**Extract**
Cindy Gross: Small Bites of Big Data, Small Data, All Data

Small Bites of Big Data, Small Data, All Data for Hadoop, SQL Server, Hive, Distributed Systems, Scale Out....

Sample PowerShell Script: HDInsight Custom Create

Sample PowerShell Script: HDInsight Custom Create

Rate This
  • Comments 10

This is a working script I use to create various HDInsight clusters. For a really reproducible, automated environment you would want to put this into a .ps1 script that accepts parameters (see here for an example). However, you may find the method below good for learning and experimenting. Replace all the “YOURxyz” sections with your actual information. Beware of oddities introduced by cut/paste such as spaces being replaced by line breaks or quotes being replaced by smart quotes. The # is a comment, some commands that you rarely run are commented out so remove the # to run them if you need them.

# This PowerShell script is meant to be a cut/paste of specific parts, it is NOT designed to be run as a whole.

# Do once after you install the cmdlets
#Get-AzurePublishSettingsFile
#Import-AzurePublishSettingsFile C:\Users\YOURDirectory\Downloads\YOURName-credentials.publishsettings

# Use if you admin more than one subscription
#Get-AzureAccount # This may be needed to log in to Azure
Select-AzureSubscription –SubscriptionName YOURSubscription
Get-AzureSubscription -Current

# Many things are easier in the ISE
ise

###############################################
            ### create clusters ###          
###############################################

# Add your specific information here
# Previous failures may make a name unavailable for a while – check to see if previous cluster was partially created
$ClusterName = "YOURNewHDInsightClusterName" #the name you will give to your cluster
$Location = "YOURDataCenter" #cluster data center must be East US, West US, or North Europe (as of December 2013)
$NumOfNodes = 1 #start small
$StorageAcct1 = "YOURExistingStorageAccountName" #currently must be in same data center as the cluster
$DefaultContainer = "YOURExistingContainerName" #already exists on the storage account

# These variables are automatically set for you
$FullStorage1 = "${StorageAcct1}.blob.core.windows.net"
$Key1 = Get-AzureStorageKey $StorageAcct1 | %{ $_.Primary }
$SubID = Get-AzureSubscription -Current | %{ $_.SubscriptionId }
$SubName = Get-AzureSubscription -Current | %{ $_.SubscriptionName }
$Cert = Get-AzureSubscription -Current | %{ $_.Certificate }
$Creds = Get-Credential -Message "New admin account to be created for your HDInsight cluster" #this prompts you

###############################################
# Sample quick create
###############################################
# Equivalent of quick create
# The ` specifies that the cmd continues on the next line, beware of artifical line breaks added during cut/paste from the blog
New-AzureHDInsightCluster -Name $ClusterName -ClusterSizeInNodes $NumOfNodes -Subscription $SubID -Location "$Location" `
-DefaultStorageAccountName $FullStorage1 -DefaultStorageAccountKey $Key1 -DefaultStorageContainerName $DefaultContainer -Credential $Creds

###############################################
# Sample custom create
###############################################
#https://hadoopsdk.codeplex.com/wikipage?title=PowerShell%20Cmdlets%20for%20Cluster%20Management
# Most params are the same as quick create, use a new cluster name
# Pass in a 2nd storage account, a SQLAzure db for the metastore (assume same db for Oozie and Hive), add Avro library, some config values
# Execute all the variable settings from above

# This value is set for you, don't change!

**Exercise objective**
In the HDInsight script page, why should you check whether a previous cluster was partially created before choosing a cluster name? Answer in one to three sentences.

Stored data

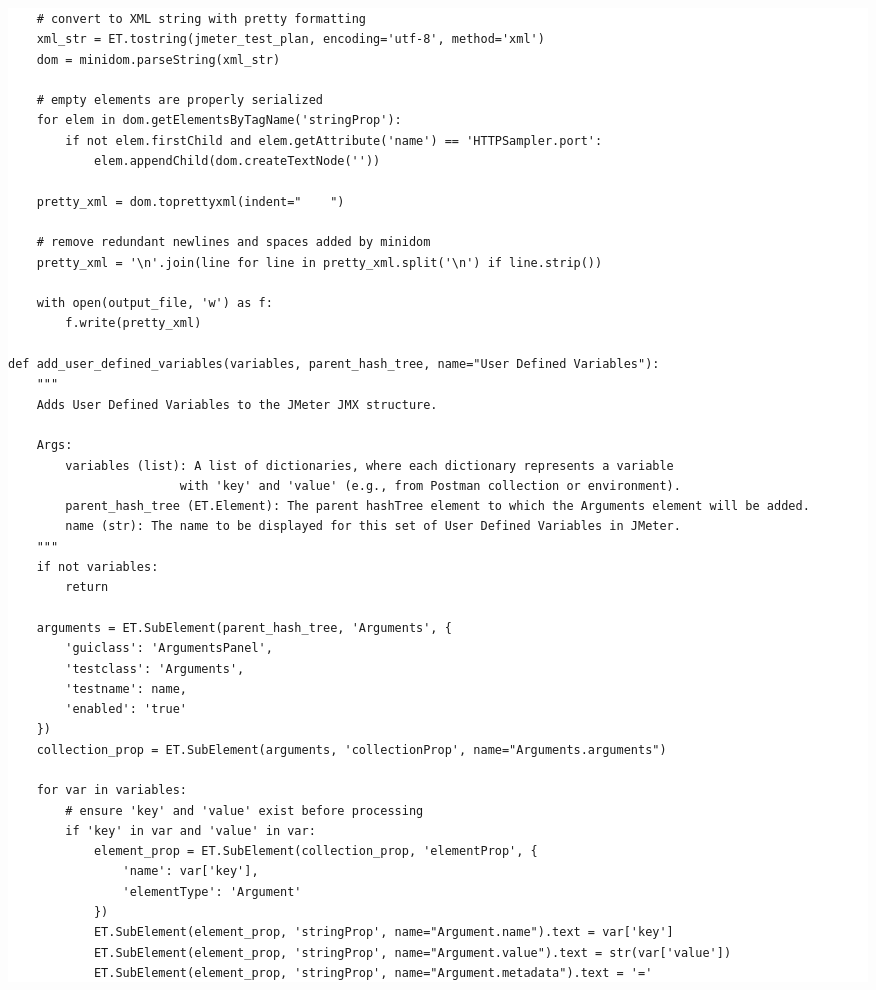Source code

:         # convert to XML string with pretty formatting
        xml_str = ET.tostring(jmeter_test_plan, encoding='utf-8', method='xml')
        dom = minidom.parseString(xml_str)

        # empty elements are properly serialized
        for elem in dom.getElementsByTagName('stringProp'):
            if not elem.firstChild and elem.getAttribute('name') == 'HTTPSampler.port':
                elem.appendChild(dom.createTextNode(''))

        pretty_xml = dom.toprettyxml(indent="    ")

        # remove redundant newlines and spaces added by minidom
        pretty_xml = '\n'.join(line for line in pretty_xml.split('\n') if line.strip())

        with open(output_file, 'w') as f:
            f.write(pretty_xml)

    def add_user_defined_variables(variables, parent_hash_tree, name="User Defined Variables"):
        """
        Adds User Defined Variables to the JMeter JMX structure.

        Args:
            variables (list): A list of dictionaries, where each dictionary represents a variable
                            with 'key' and 'value' (e.g., from Postman collection or environment).
            parent_hash_tree (ET.Element): The parent hashTree element to which the Arguments element will be added.
            name (str): The name to be displayed for this set of User Defined Variables in JMeter.
        """
        if not variables:
            return

        arguments = ET.SubElement(parent_hash_tree, 'Arguments', {
            'guiclass': 'ArgumentsPanel',
            'testclass': 'Arguments',
            'testname': name,
            'enabled': 'true'
        })
        collection_prop = ET.SubElement(arguments, 'collectionProp', name="Arguments.arguments")

        for var in variables:
            # ensure 'key' and 'value' exist before processing
            if 'key' in var and 'value' in var:
                element_prop = ET.SubElement(collection_prop, 'elementProp', {
                    'name': var['key'],
                    'elementType': 'Argument'
                })
                ET.SubElement(element_prop, 'stringProp', name="Argument.name").text = var['key']
                ET.SubElement(element_prop, 'stringProp', name="Argument.value").text = str(var['value'])
                ET.SubElement(element_prop, 'stringProp', name="Argument.metadata").text = '='
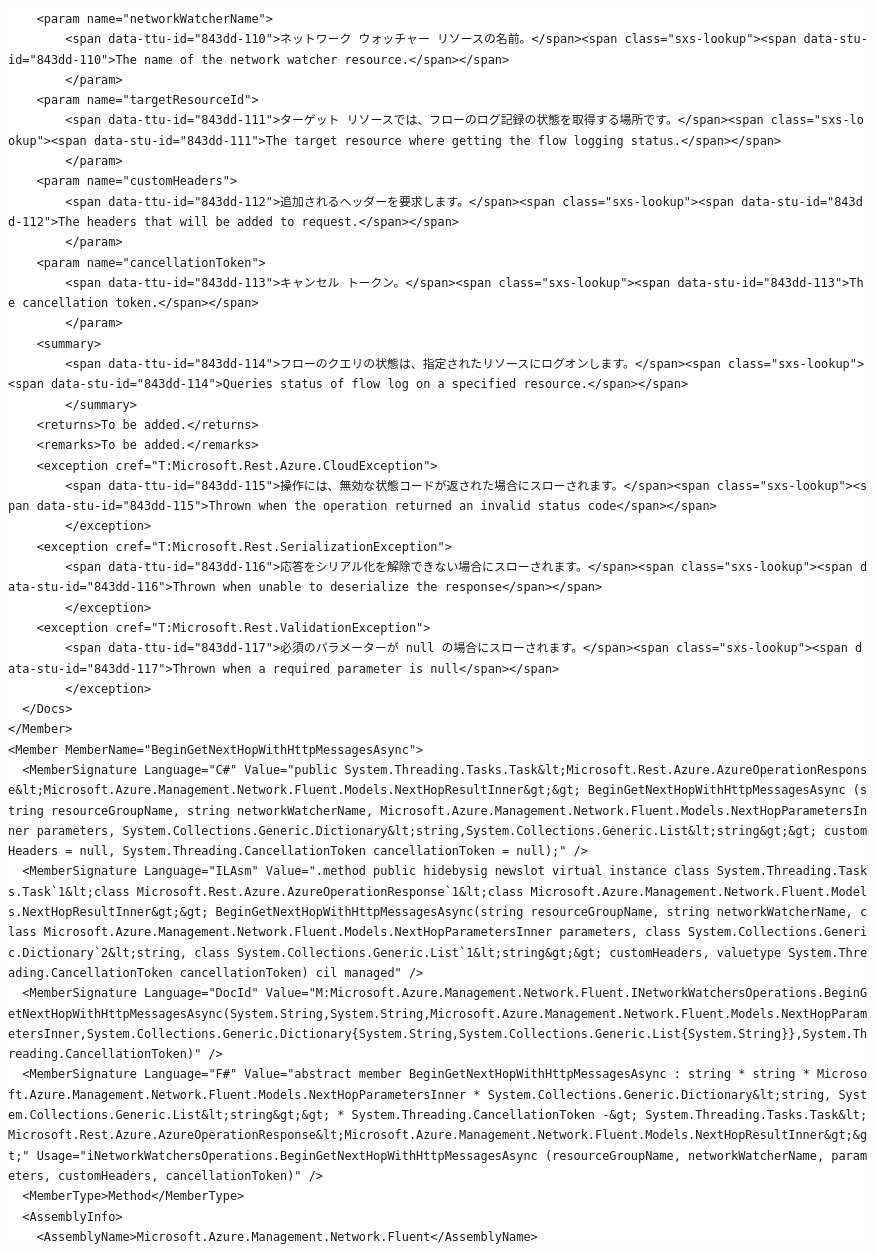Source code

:         <param name="networkWatcherName">
            <span data-ttu-id="843dd-110">ネットワーク ウォッチャー リソースの名前。</span><span class="sxs-lookup"><span data-stu-id="843dd-110">The name of the network watcher resource.</span></span>
            </param>
        <param name="targetResourceId">
            <span data-ttu-id="843dd-111">ターゲット リソースでは、フローのログ記録の状態を取得する場所です。</span><span class="sxs-lookup"><span data-stu-id="843dd-111">The target resource where getting the flow logging status.</span></span>
            </param>
        <param name="customHeaders">
            <span data-ttu-id="843dd-112">追加されるヘッダーを要求します。</span><span class="sxs-lookup"><span data-stu-id="843dd-112">The headers that will be added to request.</span></span>
            </param>
        <param name="cancellationToken">
            <span data-ttu-id="843dd-113">キャンセル トークン。</span><span class="sxs-lookup"><span data-stu-id="843dd-113">The cancellation token.</span></span>
            </param>
        <summary>
            <span data-ttu-id="843dd-114">フローのクエリの状態は、指定されたリソースにログオンします。</span><span class="sxs-lookup"><span data-stu-id="843dd-114">Queries status of flow log on a specified resource.</span></span>
            </summary>
        <returns>To be added.</returns>
        <remarks>To be added.</remarks>
        <exception cref="T:Microsoft.Rest.Azure.CloudException">
            <span data-ttu-id="843dd-115">操作には、無効な状態コードが返された場合にスローされます。</span><span class="sxs-lookup"><span data-stu-id="843dd-115">Thrown when the operation returned an invalid status code</span></span>
            </exception>
        <exception cref="T:Microsoft.Rest.SerializationException">
            <span data-ttu-id="843dd-116">応答をシリアル化を解除できない場合にスローされます。</span><span class="sxs-lookup"><span data-stu-id="843dd-116">Thrown when unable to deserialize the response</span></span>
            </exception>
        <exception cref="T:Microsoft.Rest.ValidationException">
            <span data-ttu-id="843dd-117">必須のパラメーターが null の場合にスローされます。</span><span class="sxs-lookup"><span data-stu-id="843dd-117">Thrown when a required parameter is null</span></span>
            </exception>
      </Docs>
    </Member>
    <Member MemberName="BeginGetNextHopWithHttpMessagesAsync">
      <MemberSignature Language="C#" Value="public System.Threading.Tasks.Task&lt;Microsoft.Rest.Azure.AzureOperationResponse&lt;Microsoft.Azure.Management.Network.Fluent.Models.NextHopResultInner&gt;&gt; BeginGetNextHopWithHttpMessagesAsync (string resourceGroupName, string networkWatcherName, Microsoft.Azure.Management.Network.Fluent.Models.NextHopParametersInner parameters, System.Collections.Generic.Dictionary&lt;string,System.Collections.Generic.List&lt;string&gt;&gt; customHeaders = null, System.Threading.CancellationToken cancellationToken = null);" />
      <MemberSignature Language="ILAsm" Value=".method public hidebysig newslot virtual instance class System.Threading.Tasks.Task`1&lt;class Microsoft.Rest.Azure.AzureOperationResponse`1&lt;class Microsoft.Azure.Management.Network.Fluent.Models.NextHopResultInner&gt;&gt; BeginGetNextHopWithHttpMessagesAsync(string resourceGroupName, string networkWatcherName, class Microsoft.Azure.Management.Network.Fluent.Models.NextHopParametersInner parameters, class System.Collections.Generic.Dictionary`2&lt;string, class System.Collections.Generic.List`1&lt;string&gt;&gt; customHeaders, valuetype System.Threading.CancellationToken cancellationToken) cil managed" />
      <MemberSignature Language="DocId" Value="M:Microsoft.Azure.Management.Network.Fluent.INetworkWatchersOperations.BeginGetNextHopWithHttpMessagesAsync(System.String,System.String,Microsoft.Azure.Management.Network.Fluent.Models.NextHopParametersInner,System.Collections.Generic.Dictionary{System.String,System.Collections.Generic.List{System.String}},System.Threading.CancellationToken)" />
      <MemberSignature Language="F#" Value="abstract member BeginGetNextHopWithHttpMessagesAsync : string * string * Microsoft.Azure.Management.Network.Fluent.Models.NextHopParametersInner * System.Collections.Generic.Dictionary&lt;string, System.Collections.Generic.List&lt;string&gt;&gt; * System.Threading.CancellationToken -&gt; System.Threading.Tasks.Task&lt;Microsoft.Rest.Azure.AzureOperationResponse&lt;Microsoft.Azure.Management.Network.Fluent.Models.NextHopResultInner&gt;&gt;" Usage="iNetworkWatchersOperations.BeginGetNextHopWithHttpMessagesAsync (resourceGroupName, networkWatcherName, parameters, customHeaders, cancellationToken)" />
      <MemberType>Method</MemberType>
      <AssemblyInfo>
        <AssemblyName>Microsoft.Azure.Management.Network.Fluent</AssemblyName>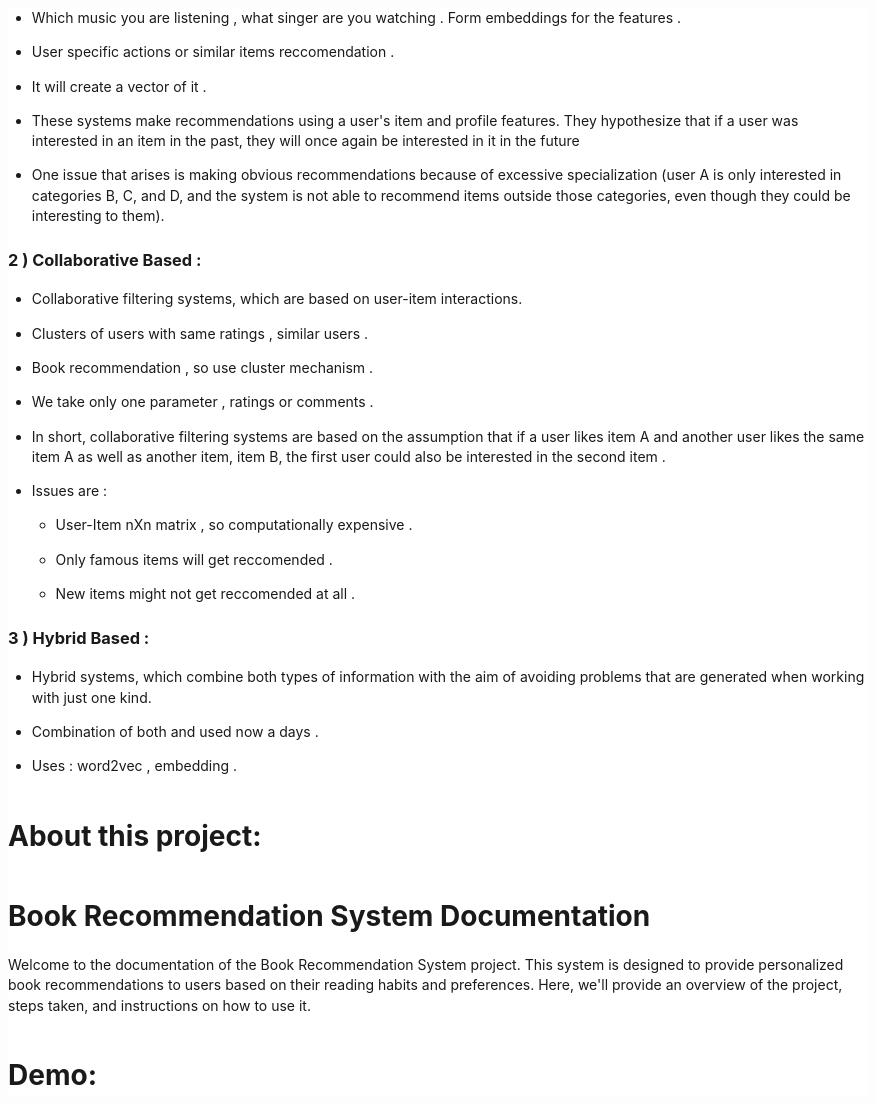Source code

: - Which music you are listening , what singer are you watching . Form embeddings for the features .
	
- User specific actions or similar items reccomendation .
	
- It will create a vector of it .
	
- These systems make recommendations using a user's item and profile features. They hypothesize that if a user was interested in an item in the past, they will once again be interested in it in the future
	
- One issue that arises is making obvious recommendations because of excessive specialization (user A is only interested in categories B, C, and D, and the system is not able to recommend items outside those categories, even though they could be interesting to them).

### 2 ) Collaborative Based :
		
- Collaborative filtering systems, which are based on user-item interactions.
	
- Clusters of users with same ratings , similar users .
	
- Book recommendation , so use cluster mechanism .
	
- We take only one parameter , ratings or comments .
	
- In short, collaborative filtering systems are based on the assumption that if a user likes item A and another user likes the same item A as well as another item, item B, the first user could also be interested in the second item . 
	
- Issues are :

	- User-Item nXn matrix , so computationally expensive .

	- Only famous items will get reccomended .

	- New items might not get reccomended at all .   

### 3 ) Hybrid Based :
	
- Hybrid systems, which combine both types of information with the aim of avoiding problems that are generated when working with just one kind.

- Combination of both and used now a days .

- Uses : word2vec , embedding .           

# About this project:

# Book Recommendation System Documentation

Welcome to the documentation of the Book Recommendation System project. This system is designed to provide personalized book recommendations to users based on their reading habits and preferences. Here, we'll provide an overview of the project, steps taken, and instructions on how to use it.

# Demo:
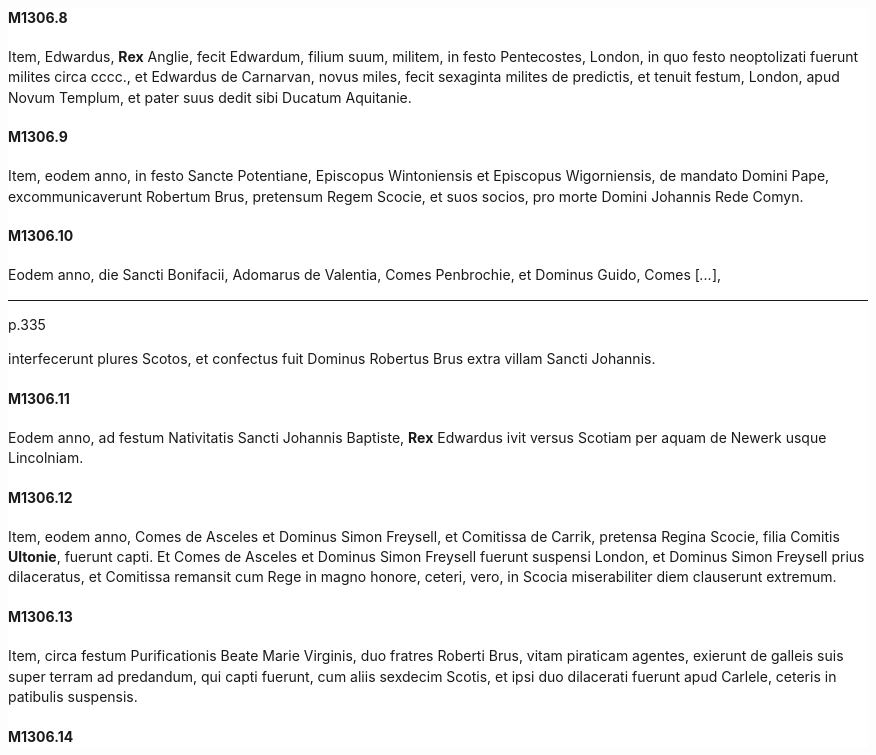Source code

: 
#### M1306.8


Item, Edwardus, **Rex** Anglie, fecit Edwardum, filium suum, militem, in festo Pentecostes, London, in quo festo neoptolizati fuerunt milites circa cccc., et Edwardus de Carnarvan, novus miles, fecit sexaginta milites de predictis, et tenuit festum, London, apud Novum Templum, et pater suus dedit sibi Ducatum Aquitanie.


#### M1306.9


Item, eodem anno, in festo Sancte Potentiane, Episcopus Wintoniensis et Episcopus Wigorniensis, de mandato Domini Pape, excommunicaverunt Robertum Brus, pretensum Regem Scocie, et suos socios, pro morte Domini Johannis Rede Comyn.


#### M1306.10


Eodem anno, die Sancti Bonifacii, Adomarus de Valentia, Comes Penbrochie, et Dominus Guido, Comes [*...*],





---

p.335






interfecerunt plures Scotos, et confectus fuit Dominus Robertus Brus extra villam Sancti Johannis.


#### M1306.11


Eodem anno, ad festum Nativitatis Sancti Johannis Baptiste, **Rex** Edwardus ivit versus Scotiam per aquam de Newerk usque Lincolniam.


#### M1306.12


Item, eodem anno, Comes de Asceles et Dominus Simon Freysell, et Comitissa de Carrik, pretensa Regina Scocie, filia Comitis **Ultonie**, fuerunt capti. Et Comes de Asceles et Dominus Simon Freysell fuerunt suspensi London, et Dominus Simon Freysell prius dilaceratus, et Comitissa remansit cum Rege in magno honore, ceteri, vero, in Scocia miserabiliter diem clauserunt extremum.


#### M1306.13


Item, circa festum Purificationis Beate Marie Virginis, duo fratres Roberti Brus, vitam piraticam agentes, exierunt de galleis suis super terram ad predandum, qui capti fuerunt, cum aliis sexdecim Scotis, et ipsi duo dilacerati fuerunt apud Carlele, ceteris in patibulis suspensis.


#### M1306.14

**Exercise result**
Previous failures can make a cluster name unavailable for a while. Checking whether an earlier attempt partially created a cluster shows whether the name you want may be blocked.